Recorded sometime in 1996.

Some friends of mine were in a band called Rhythm Circus and were looking for a bass player. Since I had played with a couple of them before they skipped the audition and just said “record on our demo”. One of the guitarists had an ADAT and a mixing board in his bedroom at the house that several members lived in. So, I wrote a part, rehearsed it on my own, and recorded it.
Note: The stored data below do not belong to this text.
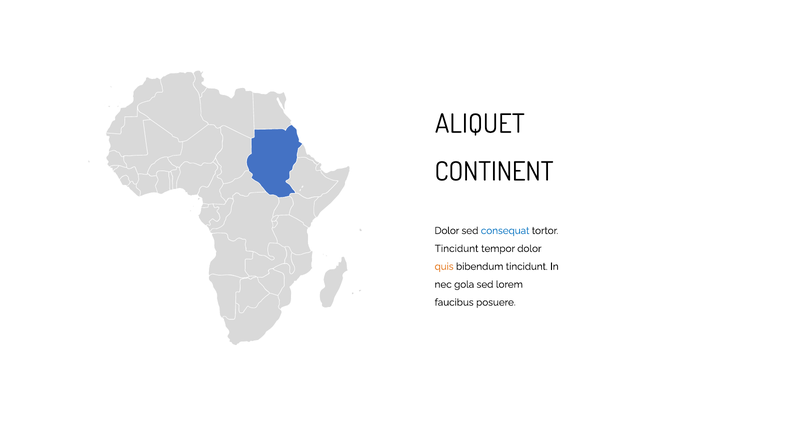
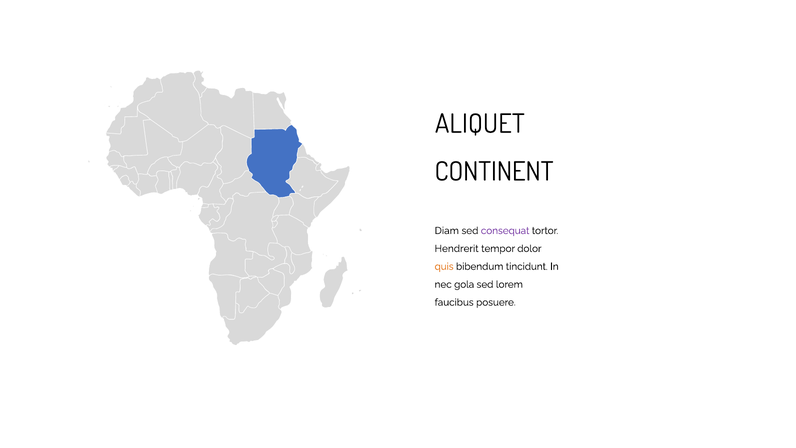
Dolor at (447, 231): Dolor -> Diam
consequat colour: blue -> purple
Tincidunt at (457, 248): Tincidunt -> Hendrerit
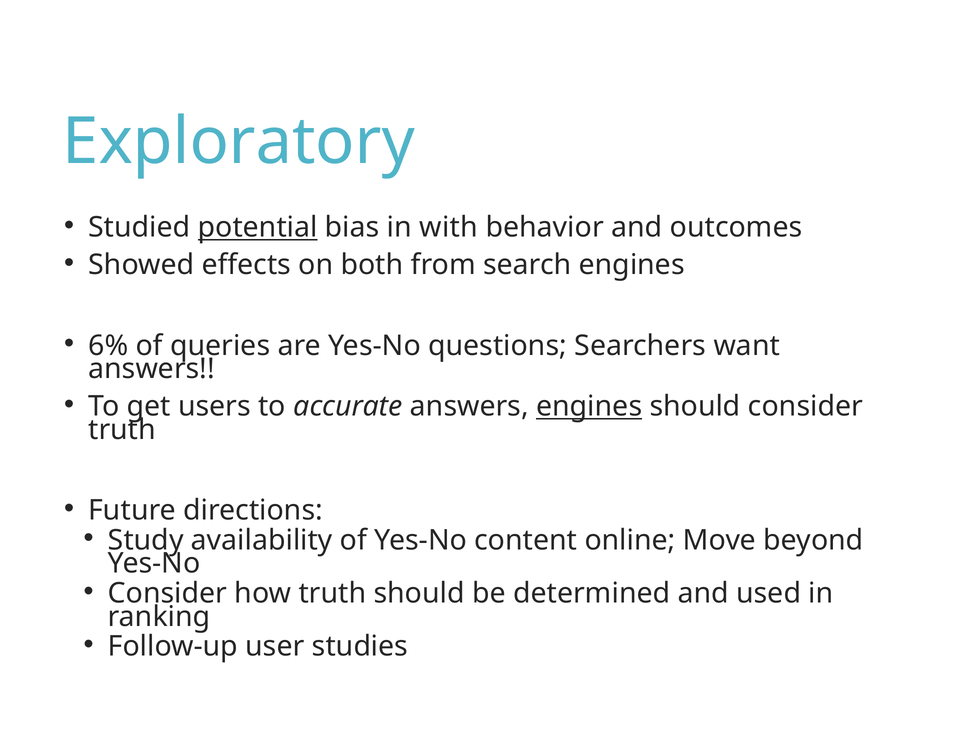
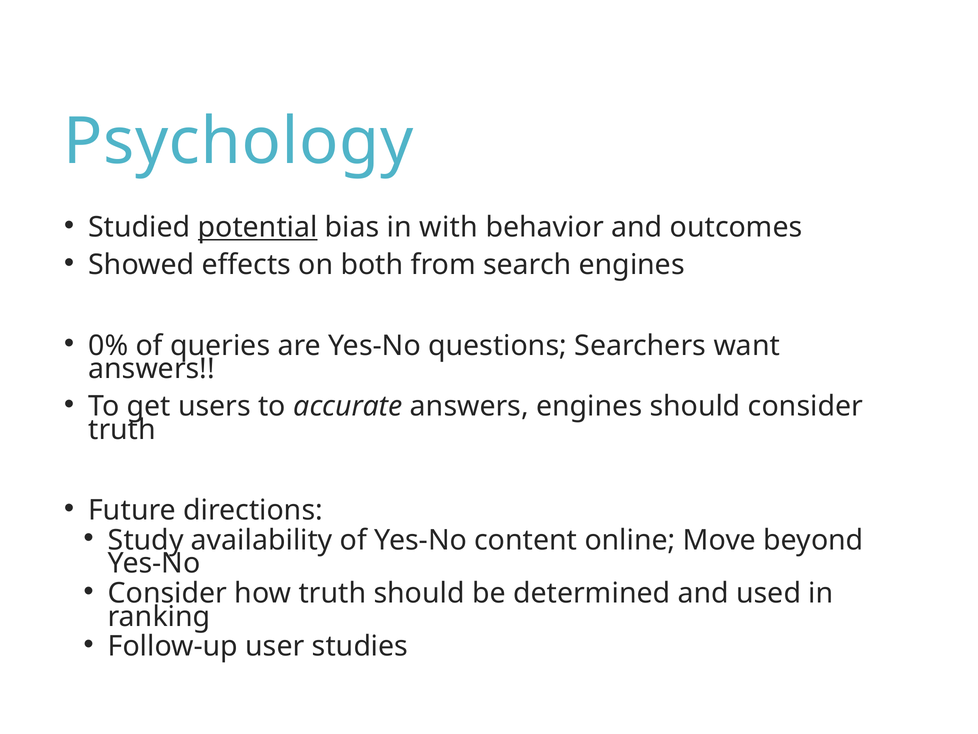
Exploratory: Exploratory -> Psychology
6%: 6% -> 0%
engines at (589, 406) underline: present -> none
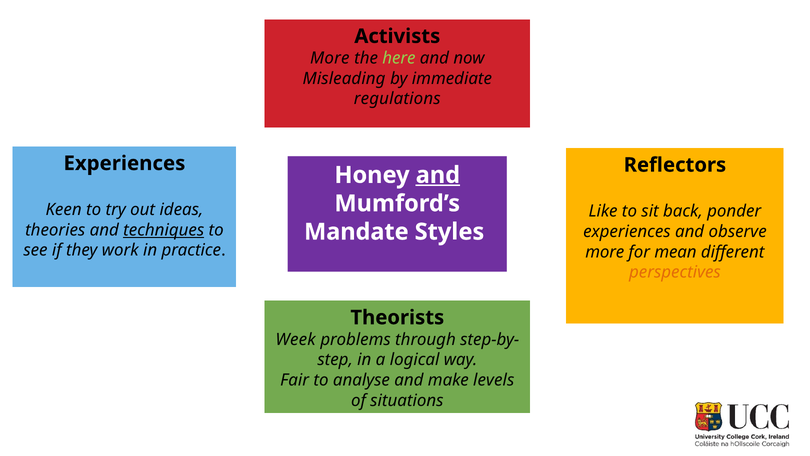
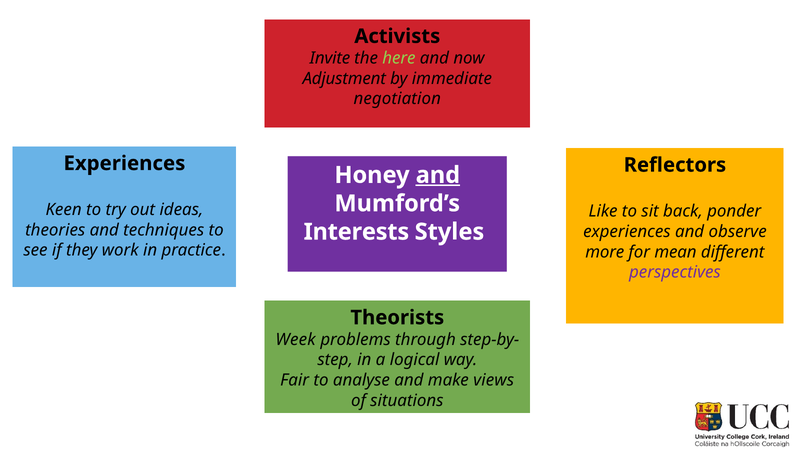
More at (330, 58): More -> Invite
Misleading: Misleading -> Adjustment
regulations: regulations -> negotiation
techniques underline: present -> none
Mandate: Mandate -> Interests
perspectives colour: orange -> purple
levels: levels -> views
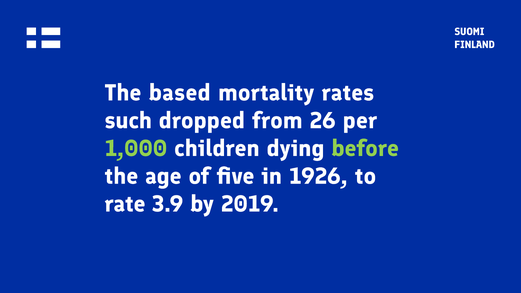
I used my Alembic Exploiter bass direct into the board. This is the result, and I only have it because I asked for a copy of just this one song. The band broke up shortly thereafter, and to my knowledge the demo tape was never finished or duplicated.



Impossible 7

28 11 2001

Recorded Friday, 11/23/2001.

Chords fitting in the harmonic minor scale & phrygian mode in 7/8 time. The name comes from the beat which I made in Doggiebox in an attempt to come up with the most syncopated 7/8 beat I could – hence the name of the song. I played this on my Kramer guitar through heavy distortion and stereo chorus. This eventually became “Live Nude Girls”, which can be heard here.



Dance-ish Flail

20 11 2001

Recorded Monday, 11/19/2001.

Guitar-wanking over an easy rhythm part, 4/4 E to B. The drums on this are again performed by Doggiebox. I’ve grown to like some techno music but as a lover of over the top musicians (flailing shredding soloists & bands that play ultra difficult parts) I want to explore live instruments over synth beats / drum loops. This was an effort to see if I could keep things interesting over a very repetitive chord progression and a very straightforward beat. The bass part is played on a 4-string bass strung with the low 4 strings from a 5-string set, with a chorus effect added. The guitar is once again Kramer through heavy distortion and stereo chorus.